Well, long indeed has been the anguish and the Labour - nearly 12 years now. But I don't see quite as many white faces among the young children these days - certainly not in the dark cities. Obviously Sure Start has removed want and fear from the young. More excellent news is that the sweated workshops - indeed pretty much any workshops - appear to be a thing of the past. We are all free to wear sandals, start our own little market gardens, and sleep with whom we wish. Enough. The seminal work 'The Breaking of the English Working Class' remains to be written - and Mr Carpenter's spiritual descendants will have played their parts in that breaking.
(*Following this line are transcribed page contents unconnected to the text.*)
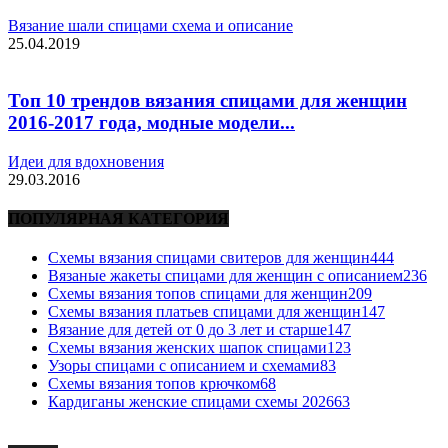
Вязание шали спицами схема и описание
25.04.2019
Топ 10 трендов вязания спицами для женщин
2016-2017 года, модные модели...
Идеи для вдохновения
29.03.2016
ПОПУЛЯРНАЯ КАТЕГОРИЯ
Схемы вязания спицами свитеров для женщин
444
Вязаные жакеты спицами для женщин с описанием
236
Схемы вязания топов спицами для женщин
209
Схемы вязания платьев спицами для женщин
147
Вязание для детей от 0 до 3 лет и старше
147
Схемы вязания женских шапок спицами
123
Узоры спицами с описанием и схемами
83
Схемы вязания топов крючком
68
Кардиганы женские спицами схемы 2026
63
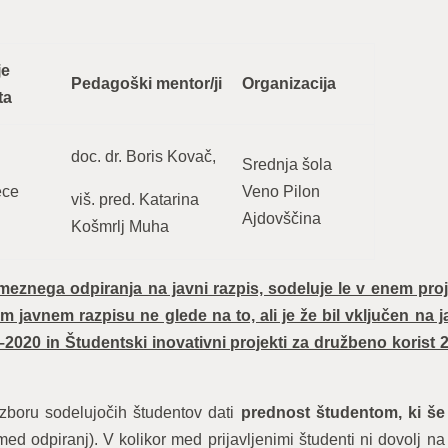
je
Pedagoški mentor/ji
Organizacija
ta
doc. dr. Boris Kovač,
Srednja šola
ece
Veno Pilon
viš. pred. Katarina
Ajdovščina
Košmrlj Muha
znega odpiranja na javni razpis, sodeluje le v enem proj
javnem razpisu ne glede na to, ali je že bil vključen na j
–2020 in Študentski inovativni projekti za družbeno korist 
izboru sodelujočih študentov dati
prednost študentom, ki še
d odpiranj). V kolikor med prijavljenimi študenti ni dovolj n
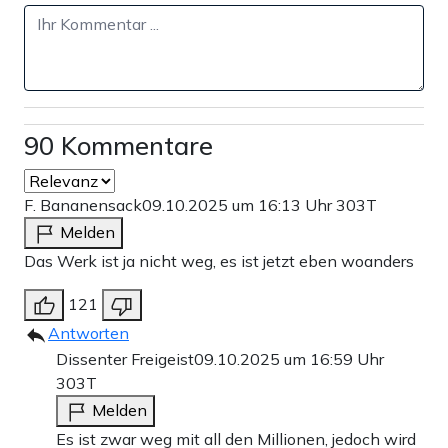
90 Kommentare
F. Bananensack
09.10.2025 um 16:13 Uhr
303T
Melden
Das Werk ist ja nicht weg, es ist jetzt eben woanders
121
Antworten
Dissenter Freigeist
09.10.2025 um 16:59 Uhr
303T
Melden
Es ist zwar weg mit all den Millionen, jedoch wird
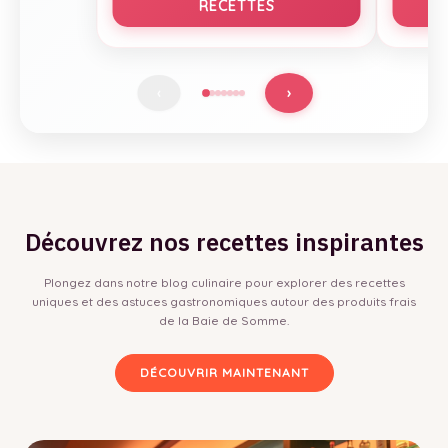
RECETTES
›
‹
Découvrez nos recettes inspirantes
Plongez dans notre blog culinaire pour explorer des recettes
uniques et des astuces gastronomiques autour des produits frais
de la Baie de Somme.
DÉCOUVRIR MAINTENANT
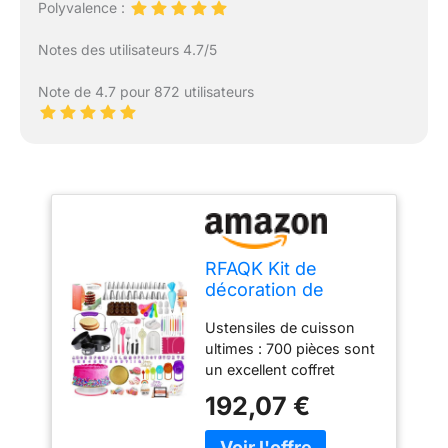
Polyvalence :
Notes des utilisateurs 4.7/5
Note de 4.7 pour 872 utilisateurs
RFAQK Kit de
décoration de
gâteaux 700 pièces
Ustensiles de cuisson
avec accessoires
ultimes : 700 pièces sont
de pâtisserie
un excellent coffret
comprenant des
cadeau pour la pâtisserie
moules à charnière,
192,07 €
et a tout pour la
un plateau tournant,
décoration de gâteaux. ✔
des douilles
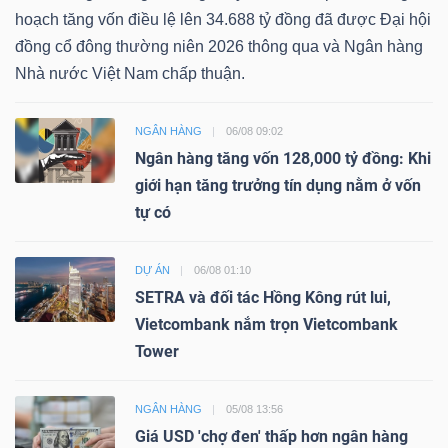
hoạch tăng vốn điều lệ lên 34.688 tỷ đồng đã được Đại hội
đồng cổ đông thường niên 2026 thông qua và Ngân hàng
Nhà nước Việt Nam chấp thuận.
NGÂN HÀNG
06/08 09:02
Ngân hàng tăng vốn 128,000 tỷ đồng: Khi
giới hạn tăng trưởng tín dụng nằm ở vốn
tự có
DỰ ÁN
06/08 01:10
SETRA và đối tác Hồng Kông rút lui,
Vietcombank nắm trọn Vietcombank
Tower
NGÂN HÀNG
05/08 13:56
Giá USD 'chợ đen' thấp hơn ngân hàng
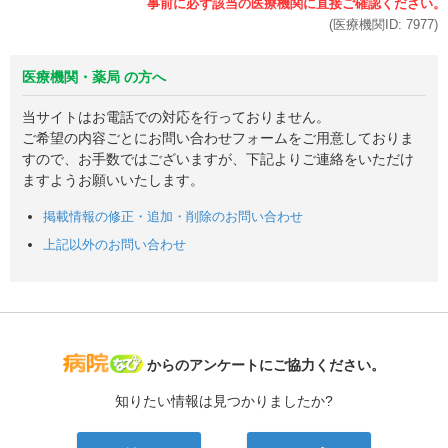
(医療機関ID:
7977
)
医療機関・薬局 の方へ
当サイトはお電話での対応を行っておりません。
ご希望の内容ごとにお問い合わせフォームをご用意しておりま
すので、お手数ではございますが、下記よりご連絡をいただけ
ますようお願いいたします。
掲載情報の修正・追加・削除のお問い合わせ
上記以外のお問い合わせ
病院なび
からのアンケートにご協力ください。
知りたい情報は見つかりましたか?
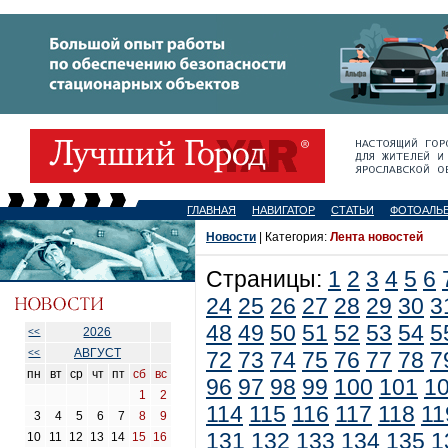
ГЛАВНАЯ
НАВИГАТОР
СТАТЬИ
ФОТОАЛЬ
Новости
| Категория:
Лента новостей
Страницы:
1
2
3
4
5
6
24
25
26
27
28
29
30
3
48
49
50
51
52
53
54
5
2026
<<
АВГУСТ
<<
72
73
74
75
76
77
78
7
пн
вт
ср
чт
пт
сб
вс
96
97
98
99
100
101
1
1
2
114
115
116
117
118
11
3
4
5
6
7
8
9
131
132
133
134
135
1
10
11
12
13
14
15
16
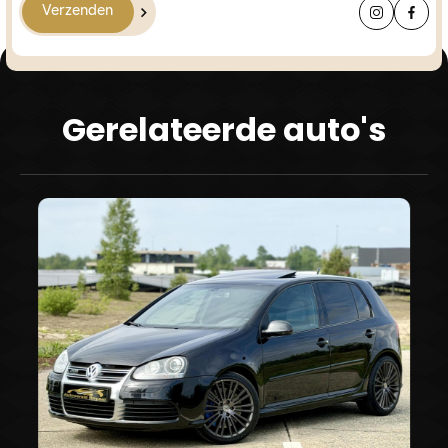
Verzenden
Gerelateerde auto's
Remember today - and remember the great English genius - perhaps the greatest - whose birthday it is.

"Naught shall make us rue,
If England to itself do rest but true"

A big 'if'. There lies the task. Not a small one, is it ?

5 comments:

Anonymous said...

"The seminal work 'The Breaking of the English Working Class' remains to be written"
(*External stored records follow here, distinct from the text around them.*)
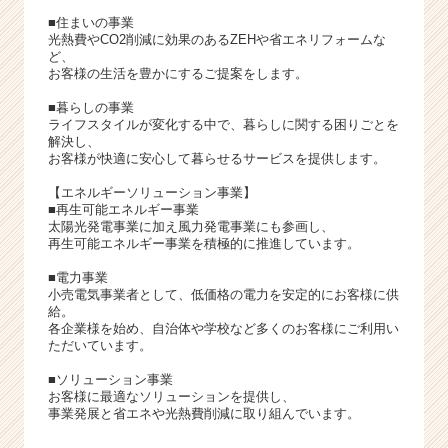
■住まいの事業
光熱費やCO2削減に効果のあるZEHや省エネリフォームな
ど、
お客様の生活を豊かにするご提案をします。
■暮らしの事業
ライフスタイルが変化する中で、暮らしに関する困りごとを
解決し、
お客様が快適に安心して暮らせるサービスを提供します。
【エネルギーソリューション事業】
■再生可能エネルギー事業
太陽光発電事業に加え風力発電事業にも参画し、
再生可能エネルギー事業を積極的に推進しています。
■電力事業
小売電気事業者として、低価格の電力を安定的にお客様に供
給。
各企業様を始め、自治体や学校など多くのお客様にご利用い
ただいています。
■ソリューション事業
お客様に最適なソリューションを提供し、
事業発展と省エネや光熱費削減に取り組んでいます。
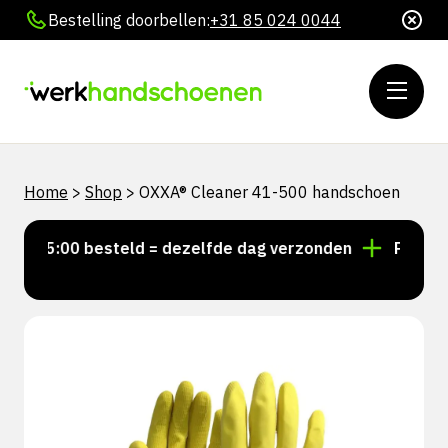
Bestelling doorbellen:
+31 85 024 0044
Home
>
Shop
>
OXXA® Cleaner 41-500 handschoen
r 15:00 besteld = dezelfde dag verzonden
Persoonli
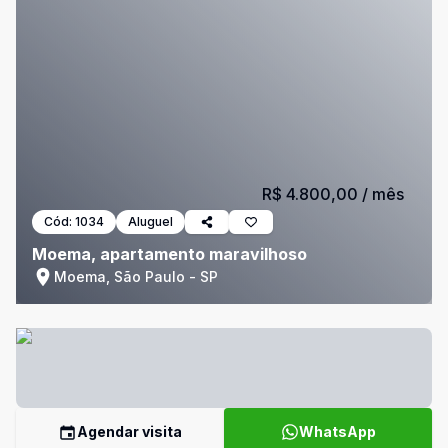
R$ 4.800,00
/ mês
Cód:
1034
Aluguel
Moema, apartamento maravilhoso
Moema, São Paulo - SP
Agendar visita
WhatsApp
Get scribblin' then, Labes, babes!

Anonymous said...

New Labour is an abomination. It has nothing to do with the Labour party of old. Kier Hardie must be spinning in his grave. The idiots running it are not “working class boys and girls who’ve done well”. They are all middle and upper class trendy university refectory sit in types. Gordon Brown? Son of the Manse? That is as middle class as it is possible to be in Scotland. Harman? She’s a posh old bird. Jackie Spliff – same.

Self serving twats the lot of them. Has any of them ever held a proper job? Don’t think so. Has any of them ever served the country in the military?

All they are interested in doing is hanging on to power for it’s own sake. They are all utterly insulated form the awful realities of the UK they have created.

Has any country ever given itself away the way the UK has? The streets are full of foreign criminals who we can’t send home. No one makes anything any more. Universities have been dumbed down to the level of a secondary school. Schools are out of control. The army has been butchered. The navy has almost been cancelled and the RAF is almost grounded. The police are a political organ of the state. Prisons are full and the streets are utterly lawless. Power stations are coming to the end of their designed lives but this has been a huge surprise and we haven’t built more…..Oh we can’t we don’t have engineers left anymore with the required skills…..

I’m glad I emigrated to Oz. Everything is clean and works…if I go into a hospital the staff all speak English and it is clean. The government here conducts all it’s business in English and makes no apologies for it. British political correctness is held up here as a subject of ridicule…and they’re right.

Martin said...

The status of 'son of the manse' is not middle class. It is a genus of its own, more upper than middle class.

Anonymous said...

There be a whole school of historians, journalists writing the history of the British Working Class.
I even started a book myself, which was to be called' Where's your Yashmak, darling?'

The title referred to a phrase I heard working class women shout at 'Feminists' who were leading an anti-racist march through East London in the early 90s.

For some reason they thought these 'liberated' women should be opposed to Islam.

Anonymous said...

To quote a more recent bard, late of these shores:

England is mine and it owes me a living.Perhaps this could be stamped on all future birth/indefinite leave to remain certificates.